Propelled by the existence of large profit pools and dissatisfied consumers, these platform-based, data intensive and capital light businesses have ushered in an astounding technological shift.
Faster than ever before, ideas can now go from whiteboard to proof-of-concept with unlimited potential.
To larger organisations, this 'fail fast' approach is cultural anathema and one of their main vulnerabilities. But venture capital funds (or VCs) are recognising the value to be had in fintechs.
Follow the money
Over the past five years, there has been a five-fold increase in the number of fintech start-up companies in Australia, with $856 million invested in the sector in 2016 compared to $67 million in 2012 according to a KPMG report.
Most of this money has gone into the payments, lending and wealthtech sectors. As Christmas approaches and a new year looms, it may be time to ponder what this means looking forward.
Following the money, below are the top three fintech trends likely to emerge in these key areas as we look to what’s ahead for fintech.
The low-hanging fruit of finance, the payments space is ripe for fintech disruption. We will see an increasing demand for faster, more convenient and accessible finance and payment services embedded into people’s lifestyle and experiences.
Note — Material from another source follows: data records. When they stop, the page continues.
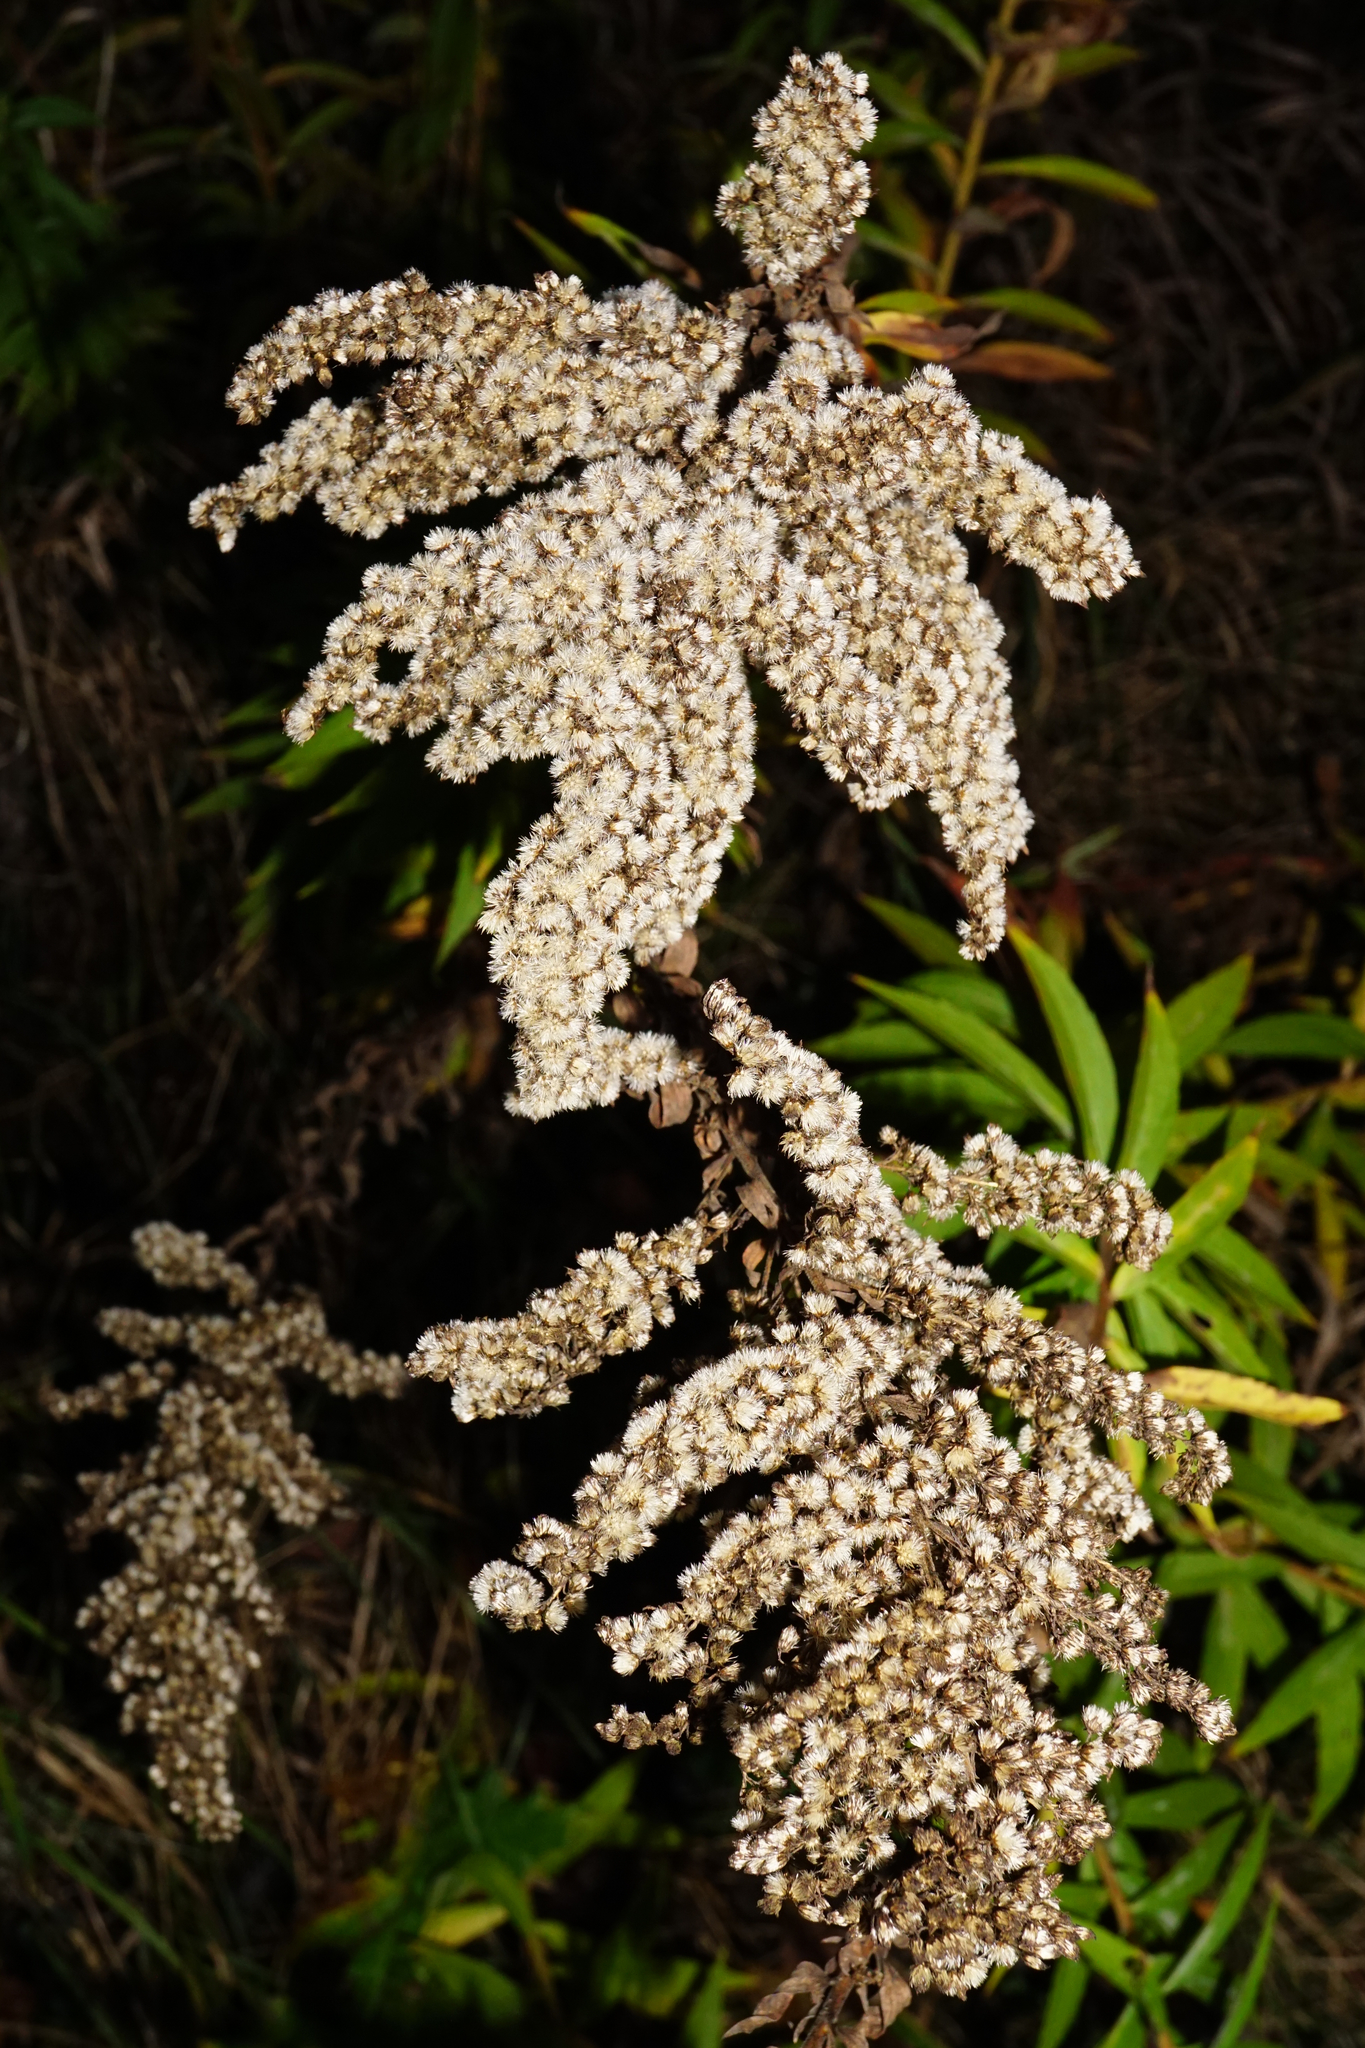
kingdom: Plantae
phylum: Tracheophyta
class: Magnoliopsida
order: Asterales
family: Asteraceae
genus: Solidago
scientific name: Solidago canadensis
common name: Canada goldenrod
The cashless society is very likely to happen. With Millennials driving big changes, the prevalence of mobile-based apps, social media and engagement-based rewards programs will play an even bigger role than ever before.
Already WeChat (the Chinese social media mobile app), for example, boasts close to a billion users and has become a mammoth e-commerce and peer-to-peer payments platform. One to watch out for is payments app Venmo, which is big in the US and soon to be in Australia.
The imminent release of the New Payments Platform (NPP) in Australia will further enhance the development of major infrastructure to support innovation for non-bank players in this area.
The NPP is a new national, open access infrastructure that intends to provide consumers, businesses and government departments with a secure and efficient platform to make fast, versatile and data-rich payments to meet the evolving needs of a 24/7 digital economy.
Consumer lending has also benefited from advances in machine learning and the deployment of more sophisticated algorithms.
Smarter and broader credit scoring methodologies and decisioning techniques that rely on hundreds of credit inputs to make a loan assessment (rather than just your balance sheet or credit score) are opening up lending opportunities for credit-worthy borrowers in previously underserviced markets.
Combined with richer personal finance tools with predictive and contextual suggestions (think Amazon-style cross-selling or upselling of related financial products you qualify for), lending is seeing its greatest overhaul since the introduction of the credit card. Watch this space!
The rise of robo-advisers that turn big data into meaningful information for the individual investor, is also a direct result of the evolution in artificial intelligence and neural networks.
Financial intermediaries like brokers and financial advisers could soon become endangered species, as nimble fintechs crunch the big data that large financial services companies typically provided to their clients in exchange for big fees.
This could be especially true of Australia, whose capital structure and gigantic pool of superannuation funds is one of the largest in the world and largely controlled by financial intermediaries. Remember, big profit pools.
Others to watch for
Apart from these three key areas, the money is also flowing to regtech, a key area where industry experts believe Australia has the potential to lead the world.
Together with blockchain, more than 90 start-ups in Australia (of the 579 companies today), are actively exploring this field. As the pace of technology and innovation has intensified, the need for transaction security and fraud detection has also increased.
The rise of regtech is a reflection of the substantial regulatory and cost burden this has created for financial institutions, as well as policy makers and regulators to effectively manage risk, compliance and transparency.
Of course, blockchain will continue making a lot of noise, but how quickly the technology will become ubiquitous is a source of speculation.
In a world wired for speed where redundant middlemen are being made obsolete, blockchain eliminates the need for an intermediary that typically handles the many steps involved in the authentication, confirmation, validation, settlement and record-keeping of any type of transaction, be it transfer of funds, contracts or assets.
Blockchain makes this process much more efficient and transparent, ultimately saving time and money. Lots of money.
While the technology’s potential is limitless, the future still looks hazy. The ecosystem will need to reach a consensus on standards of application before moving the technology out of experimental skunk works and into the real world.
Once past the stage of self-interest where companies have jockeyed for competitive advantage, blockchain may become ubiquitous – but we won’t even get close before Christmas.
As we move into 2018, there will be more interesting collaborations and partnerships around these trends – the emerging technological changes are engendering not so much a winner takes all approach, but rather symbiotic opportunities for different players to assess strengths and weaknesses and choose the best partners.
Some are referring to this process as 'Fintegration': a game of musical chairs in a bid to remain competitive and keep pace with emerging innovations before the music stops.
Clayton Howes is the chief executive of MoneyMe Financial Group.